A Code of Ethics for the Christian Evangelist
Cultic Studies Journal, 1985, Volume 2, Number 2, pages 304-305.
A Code of Ethics for the Christian Evangelist
1. As Christians called by the Living God, we seek first of all to honor Him and His ethical standards in all of our private and public lives, including our efforts to persuade others to believe the good news about Jesus Christ.
2. As Christian evangelists, we seek to follow the mandate, motives, message, and model of our God who is always pursuing and reclaiming those who are lost in sin and rebellion against Him.
3. We believe all people are created in God's image and therefore endowed with certain inalienable rights, critical faculties, and moral obligations in relation to their Creator and Redeemer. Hence, we disavow any efforts to influence people which depersonalize or deprive them of their inherent value as persons.
4. Respecting the value of persons, we deem all people worthy of hearing the gospel of this loving Lord Jesus Christ. We equally affirm the inalienable right of every person to retain his own belief system, and the freedom of every person to survey other valuable options and convert to or choose a different belief system.
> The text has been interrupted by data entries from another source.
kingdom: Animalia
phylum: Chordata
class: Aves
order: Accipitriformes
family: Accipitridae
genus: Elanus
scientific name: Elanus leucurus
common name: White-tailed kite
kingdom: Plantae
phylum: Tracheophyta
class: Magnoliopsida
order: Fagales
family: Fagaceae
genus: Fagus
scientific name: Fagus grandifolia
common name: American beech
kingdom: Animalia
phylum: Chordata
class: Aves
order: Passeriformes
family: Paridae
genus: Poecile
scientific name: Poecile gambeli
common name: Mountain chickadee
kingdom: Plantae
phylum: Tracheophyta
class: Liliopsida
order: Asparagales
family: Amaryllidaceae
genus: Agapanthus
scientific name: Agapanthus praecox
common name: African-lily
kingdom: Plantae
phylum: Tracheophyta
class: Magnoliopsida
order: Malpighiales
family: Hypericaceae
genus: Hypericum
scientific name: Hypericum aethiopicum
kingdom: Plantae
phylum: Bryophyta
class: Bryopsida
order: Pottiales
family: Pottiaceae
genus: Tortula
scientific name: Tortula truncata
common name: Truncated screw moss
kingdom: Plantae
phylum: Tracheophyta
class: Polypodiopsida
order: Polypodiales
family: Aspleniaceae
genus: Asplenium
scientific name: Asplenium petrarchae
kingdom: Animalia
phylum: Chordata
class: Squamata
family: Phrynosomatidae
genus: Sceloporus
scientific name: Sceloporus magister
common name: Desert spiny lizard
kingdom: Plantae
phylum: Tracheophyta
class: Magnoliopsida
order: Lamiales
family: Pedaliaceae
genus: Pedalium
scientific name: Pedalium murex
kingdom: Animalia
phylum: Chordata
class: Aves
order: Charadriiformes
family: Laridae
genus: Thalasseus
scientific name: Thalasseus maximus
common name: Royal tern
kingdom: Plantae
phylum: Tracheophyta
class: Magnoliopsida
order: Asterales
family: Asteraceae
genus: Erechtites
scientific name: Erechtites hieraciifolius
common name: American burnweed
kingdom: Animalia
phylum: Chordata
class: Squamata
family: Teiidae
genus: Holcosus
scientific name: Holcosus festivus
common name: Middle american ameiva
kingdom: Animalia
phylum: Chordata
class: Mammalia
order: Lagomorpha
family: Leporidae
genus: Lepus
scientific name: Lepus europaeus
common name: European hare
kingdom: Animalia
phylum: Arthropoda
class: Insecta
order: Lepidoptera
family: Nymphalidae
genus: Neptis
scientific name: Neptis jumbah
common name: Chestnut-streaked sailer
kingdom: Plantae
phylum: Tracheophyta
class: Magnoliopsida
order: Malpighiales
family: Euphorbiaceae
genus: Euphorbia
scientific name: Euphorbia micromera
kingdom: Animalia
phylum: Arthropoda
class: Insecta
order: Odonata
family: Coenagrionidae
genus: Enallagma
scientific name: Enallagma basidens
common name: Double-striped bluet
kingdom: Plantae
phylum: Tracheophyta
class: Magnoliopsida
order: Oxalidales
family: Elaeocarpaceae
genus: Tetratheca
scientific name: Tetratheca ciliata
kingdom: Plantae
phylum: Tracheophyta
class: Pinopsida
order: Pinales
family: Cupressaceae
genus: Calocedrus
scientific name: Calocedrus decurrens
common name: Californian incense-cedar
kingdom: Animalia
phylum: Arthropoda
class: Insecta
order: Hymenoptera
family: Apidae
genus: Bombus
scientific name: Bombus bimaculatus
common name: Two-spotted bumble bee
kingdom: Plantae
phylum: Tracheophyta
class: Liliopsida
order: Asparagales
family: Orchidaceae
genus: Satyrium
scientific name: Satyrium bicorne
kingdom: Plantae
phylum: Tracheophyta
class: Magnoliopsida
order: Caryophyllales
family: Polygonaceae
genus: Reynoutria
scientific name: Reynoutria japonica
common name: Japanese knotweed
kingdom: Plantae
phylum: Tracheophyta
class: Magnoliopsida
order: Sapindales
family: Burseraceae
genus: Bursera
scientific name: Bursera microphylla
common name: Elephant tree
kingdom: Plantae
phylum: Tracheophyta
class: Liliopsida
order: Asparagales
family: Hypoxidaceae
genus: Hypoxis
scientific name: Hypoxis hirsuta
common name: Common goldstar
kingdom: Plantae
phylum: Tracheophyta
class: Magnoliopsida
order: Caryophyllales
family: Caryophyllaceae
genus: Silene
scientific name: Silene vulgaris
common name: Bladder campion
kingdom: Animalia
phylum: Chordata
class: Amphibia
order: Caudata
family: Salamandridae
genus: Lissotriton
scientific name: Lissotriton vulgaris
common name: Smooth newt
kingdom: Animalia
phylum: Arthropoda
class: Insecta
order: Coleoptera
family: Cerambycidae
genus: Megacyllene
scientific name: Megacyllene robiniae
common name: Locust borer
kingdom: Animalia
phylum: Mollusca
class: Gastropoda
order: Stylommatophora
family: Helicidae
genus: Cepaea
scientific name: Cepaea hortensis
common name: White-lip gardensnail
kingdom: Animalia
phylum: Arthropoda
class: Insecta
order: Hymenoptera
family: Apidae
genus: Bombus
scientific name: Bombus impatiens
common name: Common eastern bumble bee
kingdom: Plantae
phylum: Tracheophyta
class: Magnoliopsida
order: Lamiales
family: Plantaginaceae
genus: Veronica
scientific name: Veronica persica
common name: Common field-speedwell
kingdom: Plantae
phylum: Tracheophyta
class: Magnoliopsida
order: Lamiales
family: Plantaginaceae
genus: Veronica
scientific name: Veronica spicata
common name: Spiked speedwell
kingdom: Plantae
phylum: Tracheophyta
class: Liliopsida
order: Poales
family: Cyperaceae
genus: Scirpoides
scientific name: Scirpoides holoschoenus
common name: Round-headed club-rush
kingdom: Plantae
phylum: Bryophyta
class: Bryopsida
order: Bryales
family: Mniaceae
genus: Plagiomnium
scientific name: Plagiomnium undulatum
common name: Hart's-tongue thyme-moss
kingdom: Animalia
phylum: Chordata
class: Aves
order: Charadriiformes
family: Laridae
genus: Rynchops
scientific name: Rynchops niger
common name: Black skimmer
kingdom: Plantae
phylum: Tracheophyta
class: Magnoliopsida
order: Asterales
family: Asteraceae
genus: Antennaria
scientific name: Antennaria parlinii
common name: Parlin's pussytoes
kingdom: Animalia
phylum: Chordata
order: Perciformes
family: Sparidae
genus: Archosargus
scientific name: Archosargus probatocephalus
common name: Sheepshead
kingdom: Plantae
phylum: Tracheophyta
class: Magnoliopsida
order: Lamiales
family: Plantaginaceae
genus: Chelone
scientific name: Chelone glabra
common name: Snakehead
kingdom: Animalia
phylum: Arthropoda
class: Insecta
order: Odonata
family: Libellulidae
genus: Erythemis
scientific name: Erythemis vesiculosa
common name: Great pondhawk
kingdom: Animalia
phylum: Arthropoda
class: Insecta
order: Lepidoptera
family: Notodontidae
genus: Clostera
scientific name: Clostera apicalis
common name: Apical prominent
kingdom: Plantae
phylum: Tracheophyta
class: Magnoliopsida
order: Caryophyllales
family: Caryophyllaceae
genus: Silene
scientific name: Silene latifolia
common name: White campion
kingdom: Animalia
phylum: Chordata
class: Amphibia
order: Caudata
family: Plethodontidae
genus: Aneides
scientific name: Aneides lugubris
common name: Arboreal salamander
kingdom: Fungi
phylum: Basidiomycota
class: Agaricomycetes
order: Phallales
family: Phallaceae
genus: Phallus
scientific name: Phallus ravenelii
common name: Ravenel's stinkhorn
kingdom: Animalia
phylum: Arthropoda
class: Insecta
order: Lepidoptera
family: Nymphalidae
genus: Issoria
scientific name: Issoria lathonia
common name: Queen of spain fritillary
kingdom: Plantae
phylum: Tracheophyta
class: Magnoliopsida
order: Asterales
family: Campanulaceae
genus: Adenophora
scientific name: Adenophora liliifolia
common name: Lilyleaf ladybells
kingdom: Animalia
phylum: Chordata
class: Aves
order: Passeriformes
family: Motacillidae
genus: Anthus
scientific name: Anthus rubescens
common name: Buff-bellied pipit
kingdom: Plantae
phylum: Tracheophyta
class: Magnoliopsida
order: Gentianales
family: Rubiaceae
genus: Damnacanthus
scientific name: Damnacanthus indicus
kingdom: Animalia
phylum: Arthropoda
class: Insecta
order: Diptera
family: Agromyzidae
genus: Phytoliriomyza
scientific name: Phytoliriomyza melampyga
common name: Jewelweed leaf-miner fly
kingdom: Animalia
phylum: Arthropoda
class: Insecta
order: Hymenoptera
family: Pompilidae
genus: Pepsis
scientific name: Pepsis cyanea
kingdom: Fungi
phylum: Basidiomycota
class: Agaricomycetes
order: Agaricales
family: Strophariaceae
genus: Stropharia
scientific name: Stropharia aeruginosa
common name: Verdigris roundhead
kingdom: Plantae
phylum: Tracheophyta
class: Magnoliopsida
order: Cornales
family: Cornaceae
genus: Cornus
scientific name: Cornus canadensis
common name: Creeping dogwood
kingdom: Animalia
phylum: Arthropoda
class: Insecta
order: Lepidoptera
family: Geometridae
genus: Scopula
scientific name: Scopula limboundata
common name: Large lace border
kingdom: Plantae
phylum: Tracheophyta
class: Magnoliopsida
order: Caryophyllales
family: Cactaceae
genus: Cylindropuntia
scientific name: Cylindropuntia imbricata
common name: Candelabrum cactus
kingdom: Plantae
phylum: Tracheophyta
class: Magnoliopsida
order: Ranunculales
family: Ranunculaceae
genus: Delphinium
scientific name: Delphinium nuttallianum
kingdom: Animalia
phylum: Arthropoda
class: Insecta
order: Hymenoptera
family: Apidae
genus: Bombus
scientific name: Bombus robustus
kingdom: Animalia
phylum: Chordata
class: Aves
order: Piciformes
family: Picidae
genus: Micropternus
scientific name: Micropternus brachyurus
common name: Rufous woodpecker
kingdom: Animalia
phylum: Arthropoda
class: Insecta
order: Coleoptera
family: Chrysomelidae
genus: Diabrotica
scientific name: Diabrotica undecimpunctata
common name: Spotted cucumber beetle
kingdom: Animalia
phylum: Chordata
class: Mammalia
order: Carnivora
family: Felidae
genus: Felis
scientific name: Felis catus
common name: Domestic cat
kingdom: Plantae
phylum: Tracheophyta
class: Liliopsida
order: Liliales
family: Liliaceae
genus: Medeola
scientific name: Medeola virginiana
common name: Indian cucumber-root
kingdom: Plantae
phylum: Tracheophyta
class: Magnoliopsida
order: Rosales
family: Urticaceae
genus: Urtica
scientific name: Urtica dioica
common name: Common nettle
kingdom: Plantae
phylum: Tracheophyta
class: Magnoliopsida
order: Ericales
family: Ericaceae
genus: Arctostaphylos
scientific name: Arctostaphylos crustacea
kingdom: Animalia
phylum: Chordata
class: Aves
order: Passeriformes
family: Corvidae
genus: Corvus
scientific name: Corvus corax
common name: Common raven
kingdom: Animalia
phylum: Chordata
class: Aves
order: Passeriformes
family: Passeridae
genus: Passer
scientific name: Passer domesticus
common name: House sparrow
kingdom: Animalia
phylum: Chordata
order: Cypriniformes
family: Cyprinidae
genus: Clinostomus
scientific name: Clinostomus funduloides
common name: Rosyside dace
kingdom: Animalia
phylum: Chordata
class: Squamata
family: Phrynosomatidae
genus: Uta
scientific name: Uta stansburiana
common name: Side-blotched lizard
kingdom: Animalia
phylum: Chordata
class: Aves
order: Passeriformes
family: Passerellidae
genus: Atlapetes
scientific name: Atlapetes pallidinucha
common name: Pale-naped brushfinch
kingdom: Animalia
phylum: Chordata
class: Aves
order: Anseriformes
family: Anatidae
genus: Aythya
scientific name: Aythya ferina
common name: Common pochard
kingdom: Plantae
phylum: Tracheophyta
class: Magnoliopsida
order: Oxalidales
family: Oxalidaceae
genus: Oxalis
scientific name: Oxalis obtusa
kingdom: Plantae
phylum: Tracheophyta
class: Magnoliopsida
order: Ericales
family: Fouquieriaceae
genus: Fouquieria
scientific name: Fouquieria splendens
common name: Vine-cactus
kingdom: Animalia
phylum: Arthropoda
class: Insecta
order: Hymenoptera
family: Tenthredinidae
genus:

5. We believe the “rightness” or “wrongness" of persuasive means is determined largely from the way they are used in context and from the intent of the speaker. For example, the so-called “testimonial" device, the “card-stacking” device, the “bandwagon” device, the use of suggestion and pathos, and the appeal to recognized authorities and personal needs may all be decidedly ethical depending on how they are used.
6. However noble the gospel of Jesus Christ and the goal of the Christian evangelist may be, we believe that does not justify whatever means might be employed to that end. Hence, we disavow any coercive techniques or manipulative appeals which bypass a person’s critical faculties, play on his psychological weaknesses, undermine his relationship with family or religious institutions, or mask the true name of Christian conversion and related issues.
7. Insofar as it depends on us, we will also protect a prospective convert from making a decision for Christ based on ulterior motives, such as fulfilling a need to be accepted, developing new connections, escaping other responsibilities, or creating a psychological dependency on another person.
8. While respecting the individual integrity, intellectual honesty, and academic freedom of other believers and skeptics, we seek to proclaim Christ openly. We reveal our own identity and purpose, our own positions and sources of information, with no hidden agendas. That means no false advertising, no overpromising the by-products of the Christian life, and no personal aggrandizement from successfully persuading others to follow Jesus. Respect for human integrity also means no overly emotional appeals which minimize logical principles, publicly observable evidence, and personal authentication in coming to term with truth.
9. As Christian evangelists, we embrace people of other religious persuasions in true dialogue. “seat is, we acknowledge our common humanity as equally sinful, equally needy, and equally dependent on the grace of the God we proclaim. Furthermore, we seek to listen mutually and sensitively in order to understand, and thus divest our witness of any false stereotypes or fixed formula, which are barriers to true dialogue.
10. As Christian evangelists, we accept the obligation to correct one who represents the Christian faith in any manner incompatible with these ethical guidelines or who violate the legal statutes set forth by our federal and state authorities.